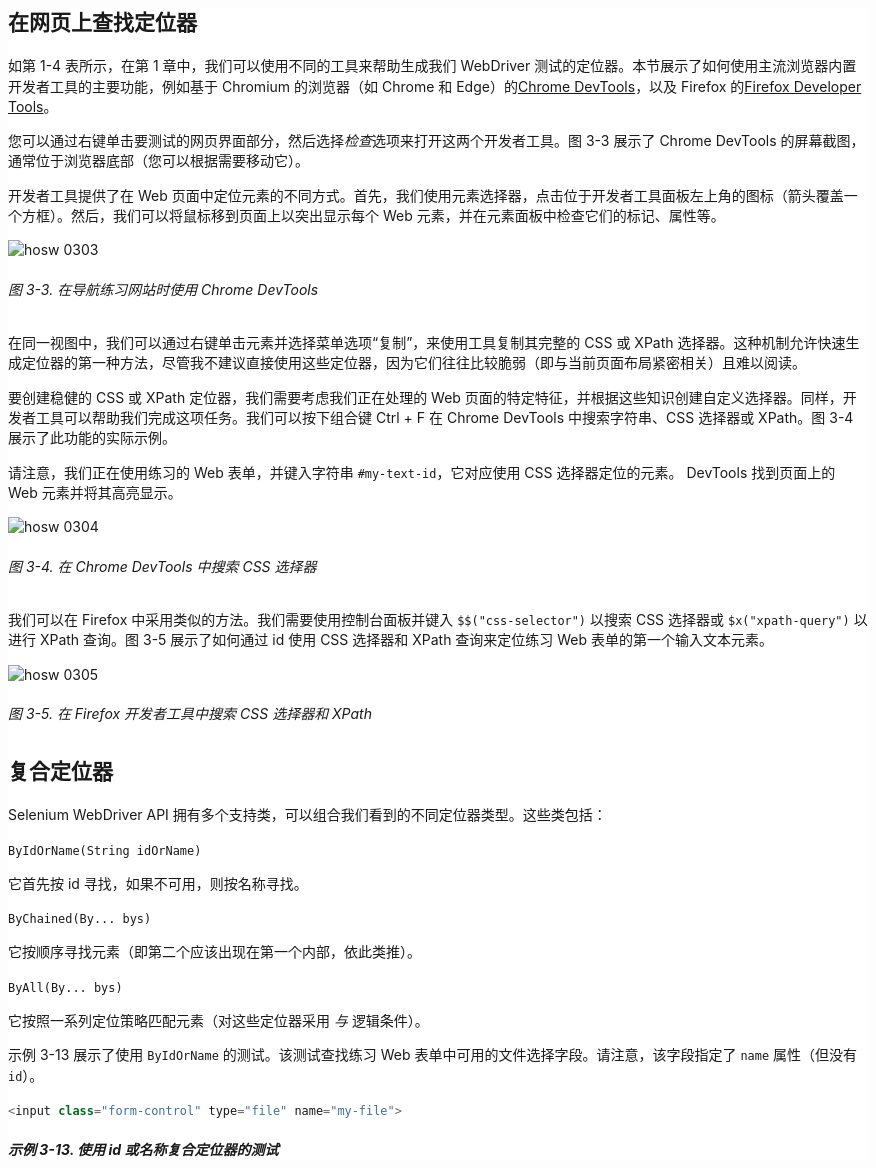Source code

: ## 在网页上查找定位器

如第 1-4 表所示，在第 1 章中，我们可以使用不同的工具来帮助生成我们 WebDriver 测试的定位器。本节展示了如何使用主流浏览器内置开发者工具的主要功能，例如基于 Chromium 的浏览器（如 Chrome 和 Edge）的[Chrome DevTools](https://developer.chrome.com/docs/devtools)，以及 Firefox 的[Firefox Developer Tools](https://developer.mozilla.org/en-US/docs/Tools)。

您可以通过右键单击要测试的网页界面部分，然后选择*检查*选项来打开这两个开发者工具。图 3-3 展示了 Chrome DevTools 的屏幕截图，通常位于浏览器底部（您可以根据需要移动它）。

开发者工具提供了在 Web 页面中定位元素的不同方式。首先，我们使用元素选择器，点击位于开发者工具面板左上角的图标（箭头覆盖一个方框）。然后，我们可以将鼠标移到页面上以突出显示每个 Web 元素，并在元素面板中检查它们的标记、属性等。

![hosw 0303](img/hosw_0303.png)

###### 图 3-3\. 在导航练习网站时使用 Chrome DevTools

在同一视图中，我们可以通过右键单击元素并选择菜单选项“复制”，来使用工具复制其完整的 CSS 或 XPath 选择器。这种机制允许快速生成定位器的第一种方法，尽管我不建议直接使用这些定位器，因为它们往往比较脆弱（即与当前页面布局紧密相关）且难以阅读。

要创建稳健的 CSS 或 XPath 定位器，我们需要考虑我们正在处理的 Web 页面的特定特征，并根据这些知识创建自定义选择器。同样，开发者工具可以帮助我们完成这项任务。我们可以按下组合键 Ctrl + F 在 Chrome DevTools 中搜索字符串、CSS 选择器或 XPath。图 3-4 展示了此功能的实际示例。

请注意，我们正在使用练习的 Web 表单，并键入字符串 `#my-text-id`，它对应使用 CSS 选择器定位的元素。 DevTools 找到页面上的 Web 元素并将其高亮显示。

![hosw 0304](img/hosw_0304.png)

###### 图 3-4\. 在 Chrome DevTools 中搜索 CSS 选择器

我们可以在 Firefox 中采用类似的方法。我们需要使用控制台面板并键入 `$$("css-selector")` 以搜索 CSS 选择器或 `$x("xpath-query")` 以进行 XPath 查询。图 3-5 展示了如何通过 id 使用 CSS 选择器和 XPath 查询来定位练习 Web 表单的第一个输入文本元素。

![hosw 0305](img/hosw_0305.png)

###### 图 3-5\. 在 Firefox 开发者工具中搜索 CSS 选择器和 XPath

## 复合定位器

Selenium WebDriver API 拥有多个支持类，可以组合我们看到的不同定位器类型。这些类包括：

`ByIdOrName(String idOrName)`

它首先按 id 寻找，如果不可用，则按名称寻找。

`ByChained(By... bys)`

它按顺序寻找元素（即第二个应该出现在第一个内部，依此类推）。

`ByAll(By... bys)`

它按照一系列定位策略匹配元素（对这些定位器采用 *与* 逻辑条件）。

示例 3-13 展示了使用 `ByIdOrName` 的测试。该测试查找练习 Web 表单中可用的文件选择字段。请注意，该字段指定了 `name` 属性（但没有 `id`）。

```java
<input class="form-control" type="file" name="my-file">
```

##### 示例 3-13\. 使用 id 或名称复合定位器的测试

WORK TO BE COMPLETED: Nothing but the lines from the one with "它按顺序寻找元素（即第二个应该出现在第一个内部，依此类推）。" through the last line of the records above should be retyped, and those word for word.

SOLUTION BELOW:
它按顺序寻找元素（即第二个应该出现在第一个内部，依此类推）。

`ByAll(By... bys)`

它按照一系列定位策略匹配元素（对这些定位器采用 *与* 逻辑条件）。

示例 3-13 展示了使用 `ByIdOrName` 的测试。该测试查找练习 Web 表单中可用的文件选择字段。请注意，该字段指定了 `name` 属性（但没有 `id`）。

```java
<input class="form-control" type="file" name="my-file">
```

##### 示例 3-13\. 使用 id 或名称复合定位器的测试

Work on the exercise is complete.